To do> Format the text lines from all the entries below as a JSON list of strings, one string per line, with blank lines omitted. Leave the pictures out of the list.

Supplied entries>
▼

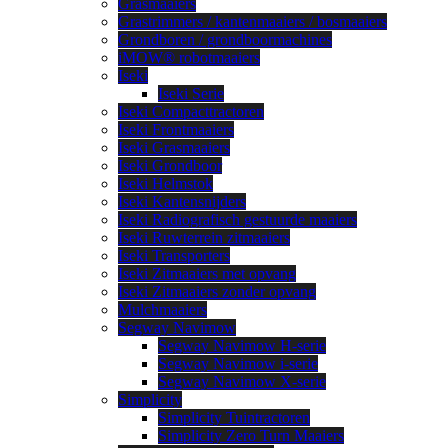
Grasmaaiers
Grastrimmers / kantenmaaiers / bosmaaiers
Grondboren / grondboormachines
iMOW® robotmaaiers
Iseki
Iseki Serie
Iseki Compacttractoren
Iseki Frontmaaiers
Iseki Grasmaaiers
Iseki Grondboor
Iseki Helmstok
Iseki Kantensnijders
Iseki Radiografisch gestuurde maaiers
Iseki Ruwterrein zitmaaiers
Iseki Transporters
Iseki Zitmaaiers met opvang
Iseki Zitmaaiers zonder opvang
Mulchmaaiers
Segway Navimow
Segway Navimow H-serie
Segway Navimow i-serie
Segway Navimow X-serie
Simplicity
Simplicity Tuintractoren
Simplicity Zero Turn Maaiers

▲

Problem solution>
[
  "Grasmaaiers",
  "Grastrimmers / kantenmaaiers / bosmaaiers",
  "Grondboren / grondboormachines",
  "iMOW® robotmaaiers",
  "Iseki",
  "Iseki Serie",
  "Iseki Compacttractoren",
  "Iseki Frontmaaiers",
  "Iseki Grasmaaiers",
  "Iseki Grondboor",
  "Iseki Helmstok",
  "Iseki Kantensnijders",
  "Iseki Radiografisch gestuurde maaiers",
  "Iseki Ruwterrein zitmaaiers",
  "Iseki Transporters",
  "Iseki Zitmaaiers met opvang",
  "Iseki Zitmaaiers zonder opvang",
  "Mulchmaaiers",
  "Segway Navimow",
  "Segway Navimow H-serie",
  "Segway Navimow i-serie",
  "Segway Navimow X-serie",
  "Simplicity",
  "Simplicity Tuintractoren",
  "Simplicity Zero Turn Maaiers"
]